Julian Treasure’s 5 Strategies to Train Your Listening Skills
Coming back to the conscious listening skill-building that Julian Treasure presented in his TED Talk, here are some practical exercises to retune your ears to the subtle sounds in your midst (my personal favorite, of course, is a daily meditation practice!).
- Silence. 3 minutes a day of silence is a great exercise to reset your ears and calibrate so that you can hear quiet again.
- The mixer. In a sound-filled environment, see how many channels of sound you can distinguish (in a coffee shop, at a stream, anywhere where multiple sources of sound are present). This is a great exercise to improve the quality of your listening.
- Savoring. Pay attention to mundane sounds (what Treasure calls “the hidden choir”). The sound of the drier, the sound of the coffee grinder, or the sound of the central air system in your house if you’re lucky enough to have that.

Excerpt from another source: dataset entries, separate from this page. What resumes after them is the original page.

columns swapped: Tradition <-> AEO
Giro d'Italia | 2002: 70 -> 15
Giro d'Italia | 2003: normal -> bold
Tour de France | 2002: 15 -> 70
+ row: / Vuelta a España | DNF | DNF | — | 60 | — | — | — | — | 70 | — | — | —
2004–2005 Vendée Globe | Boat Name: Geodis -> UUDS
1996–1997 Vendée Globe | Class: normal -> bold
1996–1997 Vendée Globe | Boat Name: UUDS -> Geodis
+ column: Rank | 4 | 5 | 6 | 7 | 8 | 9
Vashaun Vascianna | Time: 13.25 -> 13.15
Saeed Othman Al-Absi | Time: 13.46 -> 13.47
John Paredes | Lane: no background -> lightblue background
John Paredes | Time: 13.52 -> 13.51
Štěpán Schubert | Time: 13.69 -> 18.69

- Play around with your listening positions: active/passive, reductive/expansive, critical/empathetic. Get conscious and move to different positions. These are just some of them.

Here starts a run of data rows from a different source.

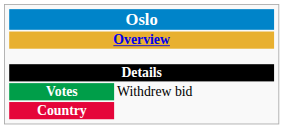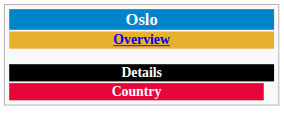- row: Votes | Withdrew bid
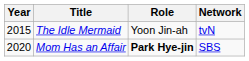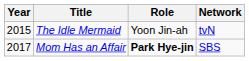Mom Has an Affair | Year: 2020 -> 2017
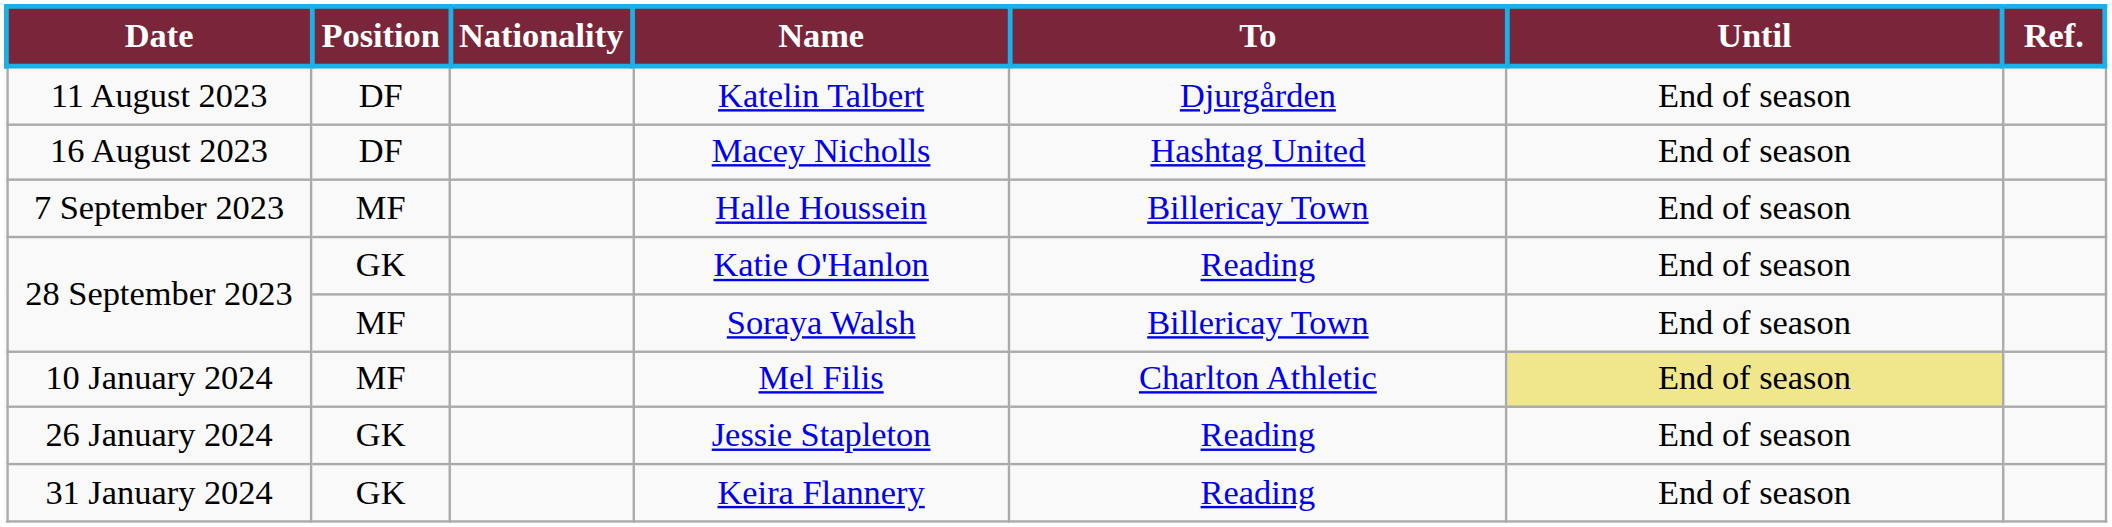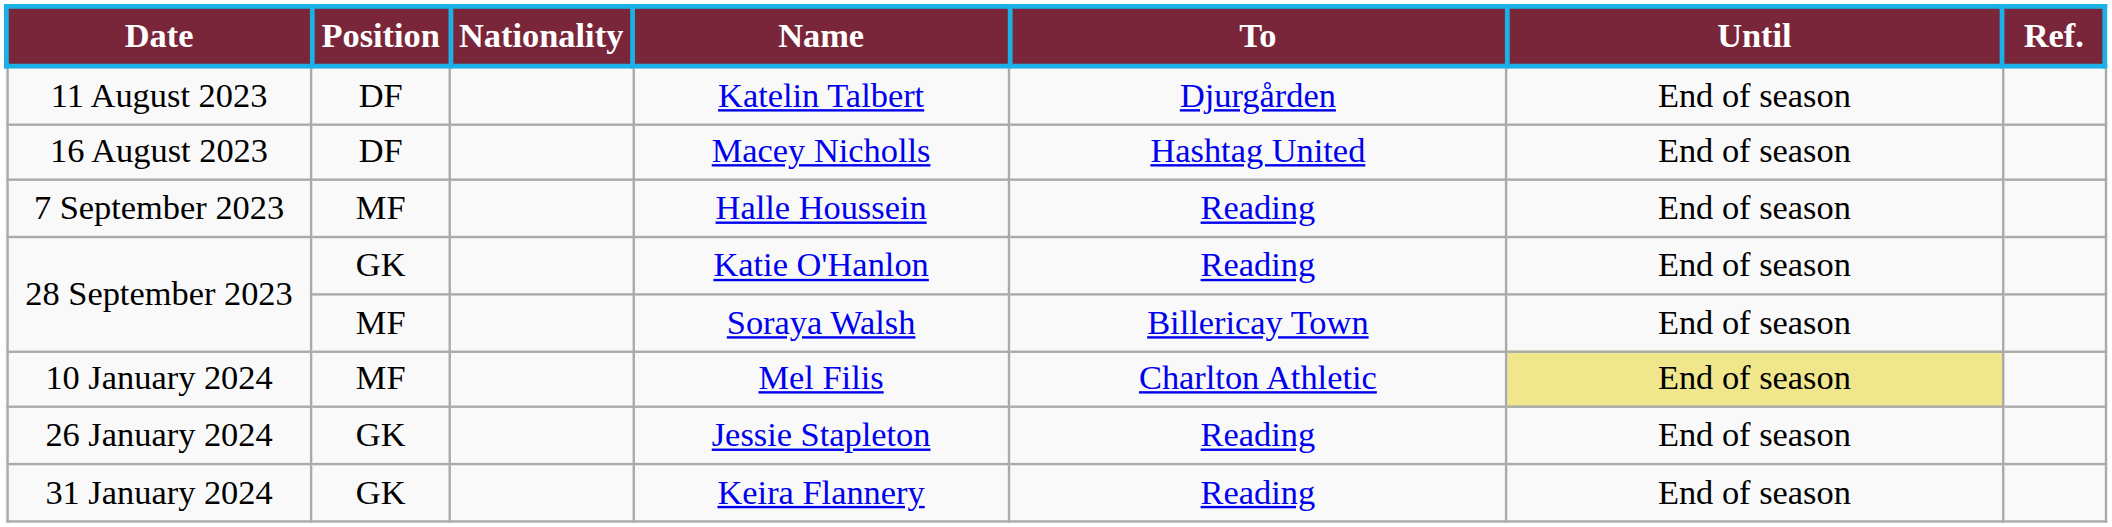Halle Houssein | To: Billericay Town -> Reading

- RASA (Sanskrit word for “juice”): Receive, Appreciate, Summarize, Ask
Treasure reminds us that every human being needs to listen consciously in order to live fully, connected in space and in time to the physical world around us, connected in understanding to each other, not to mention spiritually connected. If we could teach this in the schools, he argues, we could transform to a world of connection, understanding, and peace. You can watch his full TED Talk here.
Happy Ending With the Lady at My Book Talk
Circling back to the book talk that sparked all of this contemplation about conscious listening, I took my own advice to take action where I could and let go of the rest. I tracked down that lovely woman and invited her to coffee. I encouraged her to tell me her story, which is nothing short of miraculous. Today we are friends and meet regularly to share our mindfulness journeys with one another. I couldn’t be more grateful for her presence in my life and the many lessons I’ve learned from her.